Обогнув коровник, нестерпимо пахнущий гниющим тростником, я чуть брезгливо переступила через дурман-траву, которую никто не потрудился даже прополоть, и остановилась, глядя на женщину с вёдрами в руках.
Даже сейчас, вспоминая ту сцену, я с трудом могу подавить чуть нервный смех: не знаю, которая из нас была больше шокирована, увидев другую. Несколько безмерно долгих мгновений мы просто замерли, ошеломленно глядя друг на друга.
Госпожа Тасири первой пришла в себя. Сдавленно икнув, она рухнула передо мною на колени и завопила:
— Госпожа, мы всё уплатим, я клянусь Вам! Я помню, что мы задержались с пошлиной, но жизнь ныне сложна, ой, сложна! У дочки, почитай, детей нечем кормить, семь ртов, помогаем, как можем, а муж мой болеет! Не губи, Госпожа, пожалей убогих!
— Встаньте, — выдавила я, изо всех сил стараясь не скатиться в истерику. И это неопрятное, остро пахнущее выпивкой и дурман-травой чучело некогда говорило мне все те слова!
«Ты посмотри на себя, девочка… Кожа и кости, демоново отродье… Ты же не способна даже ведро поднять, куда тебе засматриваться на мужчин?… Что такая, как ты, может дать мужу… Слабая, неумелая, некрасивая, одно достоинство — мозги, но кого они волнуют?…Жаль мне Кимата, такую дочь до старости на горбу волочь…»
Я смотрела на Тасири, и ненависть, некогда жившая в моей душе, вдруг растворилась. Осталась брезгливая жалость к этой женщине, любовнице отца, которой он, видимо, оставил ферму.
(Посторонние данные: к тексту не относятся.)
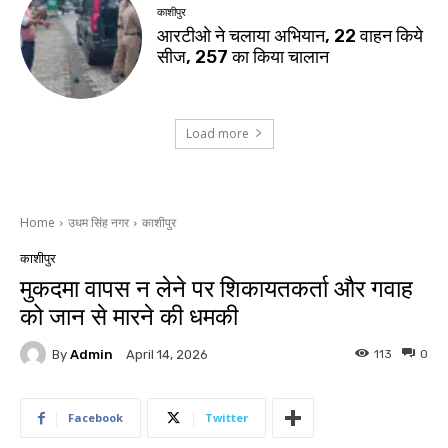
काशीपुर
आरटीओ ने चलाया अभियान, 22 वाहन किये
सीज, 257 का किया चालान
Load more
А ещё мне хотелось долго смеяться над самой собой: и мнение вот этого существа, которое недостойно сейчас даже внимательного взгляда, некогда было для меня важным?
— Нет, Тасири, — совладав с голосом, мягко произнесла я, — Я не пришла за долгами.
Не за теми долгами — хотелось добавить мне, но я сдержала неуместный порыв — шок и так исказил черты женщины.
— Вы знаете моё имя? — севшим голосом вопросила она.
— Да, — так же спокойно и мягко проговорила я, — Но это не то, что я желаю обсуждать на улице. Возможно, Вы пригласите меня внутрь?
— Конечно-конечно, — тут же защебетала Тасири услужливо, — Только не обессудьте, у нас не слишком чисто. Муж мой…
— Да, болеет. Я помню, — сухо прервала я её, поскольку чуть визгливый голос этой особы неимоверным гулом отзывался в моей голове. Хотелось поскорее покончить с этим разговором и уйти.
В доме мало что изменилось с того дня, когда я покинула его: та же обстановка, те же занавеси на окнах, та же громадная печь — но вязкое дыхание запустение коснулось некогда уютного жилища. Истаяли, словно призрак, запахи выпечки и специй, запылились вбитые в стену полочки, исчезли с холодного пола ковры, и промозглая сырость расползлась вокруг, оседая, казалось, даже на одежде.
Сердце моё забилось чуть быстрее, когда изучающий взгляд мой натолкнулся на знакомую мужскую фигуру.
Это всегда было его любимое кресло.
Вот и сейчас Кимат Оновьем, мой отец, сидел в нём, ссутулившись, и потягивал что-то из щербатой глиняной кружки.
Годы не были милостивы к нему: запали щеки, опустились плечи, седина посеребрила волосы, но самая большая метаморфоза произошла с глазами. Его очи помутнели и заплыли, а блуждающий, неспособный ни на чём сконцентрироваться взгляд внушал серьёзные опасения.
Когда ему удалось все же сфокусироваться на мне, черты лица его тронул страх; я ясно приметила его в расширившихся глазах и подрагивающих ноздрях. Однако, как это часто бывает со склонными к выпивке мужчинами, подобострастие сменилось в нём напускной бравадой.